Cabría inferir que el jefe de Gobierno puede estar a punto de sufrir un Cromañón institucional en el crédito de la aceptación popular y, con ello, de sus aspiraciones presidenciales. Algunos analistas ya llaman la atención a propósito de que esta nueva y enorme pifia de Macri no tiene un correlato simultáneo de favor para los Kirchner, porque lo fortalece a Cobos como opción más clara de la derecha quitándole un competidor. Puede ser. Pero en un país con el dinamismo politiquero de la Argentina, y con los comicios presidenciales a casi dos años vista, especulaciones de este tipo tienen mucho de ciencia ficción. Hasta el mismo Macri podría recuperarse de lo que hoy parece su derrumbe o, de mínima, su peor circunstancia. Y por otro lado: menos que menos es seguro que este revoltijo sí le inquiete al grueso social, en lugar de que se lo considere como un nuevo aporte en su desconfianza hacia “los políticos”, para gracia de quienes se sirven la política en su provecho.

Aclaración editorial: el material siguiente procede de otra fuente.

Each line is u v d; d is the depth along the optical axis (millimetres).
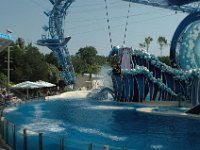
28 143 13812
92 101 40938
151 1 51125
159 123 23000
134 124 22781
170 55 41812
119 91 40125
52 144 12828
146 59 39594
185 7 51594
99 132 19984
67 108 33062
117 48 41156
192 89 32719
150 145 16688
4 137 16109
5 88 40594
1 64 61312
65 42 55594
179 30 40969
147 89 38844
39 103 37625
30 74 61625
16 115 26688
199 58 40156
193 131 20078
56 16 55531
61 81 65562
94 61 134750
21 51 64312
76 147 12242
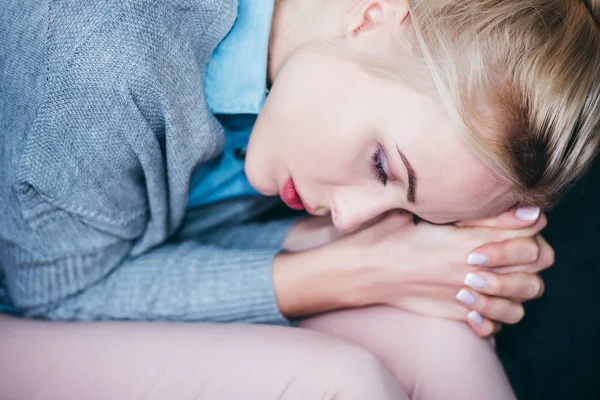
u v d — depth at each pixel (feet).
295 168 3.25
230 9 3.17
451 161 2.84
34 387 3.06
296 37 3.29
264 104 3.29
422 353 3.46
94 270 3.53
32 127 3.00
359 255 3.53
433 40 2.82
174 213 3.72
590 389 4.27
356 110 2.97
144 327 3.28
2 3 2.96
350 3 3.16
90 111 2.99
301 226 4.11
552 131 2.78
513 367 4.32
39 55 2.92
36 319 3.50
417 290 3.53
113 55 2.90
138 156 3.22
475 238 3.46
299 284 3.54
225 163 3.81
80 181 3.17
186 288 3.55
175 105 3.12
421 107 2.84
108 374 3.03
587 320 4.48
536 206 3.15
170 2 2.98
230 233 4.21
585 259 4.66
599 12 2.99
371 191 3.13
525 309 4.52
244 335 3.16
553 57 2.78
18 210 3.22
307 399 2.87
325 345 3.03
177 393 2.96
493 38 2.79
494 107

Podría proponerse como notorio que el espanto por la ejecución de la arquitecta, en Wilde; y antes por el estado en que sobrevive el ex futbolista Fernando Cáceres, tras otro asalto a mansalva; y que lo continuado por allí, por “la inseguridad”, se despega del resto noticioso en la preocupación masiva. Hay tres locuras acerca de esa temática: creer que simplemente es una construcción periodística; creer que los medios no tienen nada que ver en la creación del miedo y creer que basta con gritar “hagan algo”, “maten”, “endurezcan las leyes” (como si no las hubieran endurecido chiquicientas veces), “que no entren por una puerta y salgan por la otra” (como si las cárceles y las comisarías no estuvieran atestadas), “que haya más policía” (como si no la hubiera cada vez más, y como si la policía fuese parte de la solución y no del problema).
A esta altura y desde hace rato, ¿no debería tomarse nota de que nadie tiene la fórmula y de que fracasaron todas las implementadas? Las más duras, las más blandas, las más garantistas, las más represivas. Tal vez se trate de que no haya fórmula posible con los números de exclusión social del subdesarrollo. Por cierto, no es una proposición sino una lógica interpretativa. ¿Alguien tiene alguna mejor?